Aldo Rebelo, ministre brésilien du Sport, défend sa Coupe du monde 2014 et la décision de construire des stades dans douze villes, afin d’impliquer tout le pays dans l’événement. Il n’en garde pas moins une certaine nostalgie des temps où les meilleurs joueurs restaient dans leur patrie.
Son bureau spacieux donne sur la fameuse Esplanade des ministères de Brasilia. Aldo Rebelo ouvre la porte avec un large sourire et tend la main comme s’il accueillait un vieil ami. Pas vraiment à cheval sur l’étiquette, l’actuel ministre des sports est communiste et porte la guayabera, la chemise traditionnelle cubaine, avec des sandales de cuir, sans chaussettes. C’est que nous sommes à la mi-avril, et la capitale brésilienne est entrée dans la saison sèche. Les murs s’ornent de peintures colorées, dont une représente le Christ rédempteur, vêtu du vert et de l’or du Brésil.
swissinfo.ch: La FIFA n’exigeait de construire que huit stades, ce qui aurait facilité pas mal de choses, comme la logistique pour les spectateurs. Pourquoi avoir insisté pour en construire douze?
Aldo Rebelo: Parce que le Brésil est un pays de 8 millions et demi de kilomètres carrés, avec 16’000 kilomètres de frontière, dix voisins différents et une grande diversité culturelle, écologique et géographique. Nous ne pouvions pas organiser la Coupe seulement dans une partie du pays. Si nous étions l’Allemagne, la France ou la Suisse, nous aurions pu nous contenter de quatre stades. Nous aurions pu faire cette Coupe du monde seulement dans l’Etat de São Paulo. Au lieu de cela, nous avons décidé de la faire dans tout le pays. Nous ne pouvions pas laisser l’Amazonie, qui forme les deux tiers du territoire national, hors de la fête. C’est pourquoi nous avons choisi de jouer à Manaus. C’est une écorégion unique, un Etat de 1,6 million de kilomètres carrés soit trois fois la superficie de la France, recouvert à 98% par la forêt.

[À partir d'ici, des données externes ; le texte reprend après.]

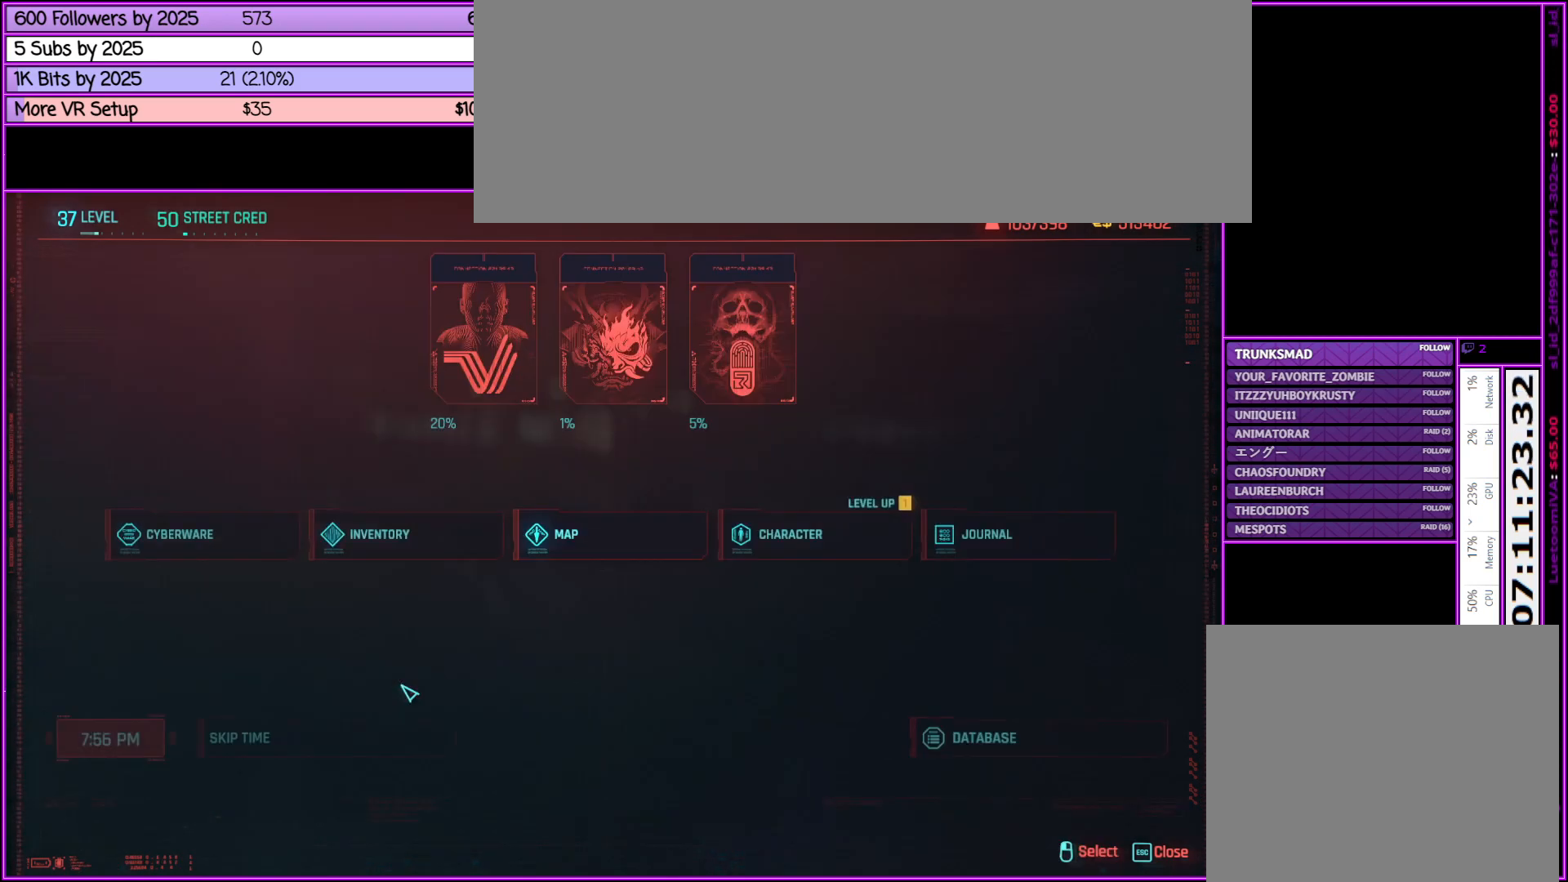
{"keys": [], "mouse": [], "events": [[317, "mouse_right", "down"], [467, "mouse_right", "up"]]}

Le Pantanal du Mato Grosso est aussi une écorégion unique au monde. On y trouve la ville de Cuiabá, édifiée il y a plus de 300 ans grâce aux efforts des pionniers. Comment pouvions-nous exclure toute cette région de l’ouest du pays? Notre frontière interne, le Brésil profond? Nous voulions que tout le pays soit représenté à la Coupe, et pas seulement le centre-sud, le sud-est et le littoral.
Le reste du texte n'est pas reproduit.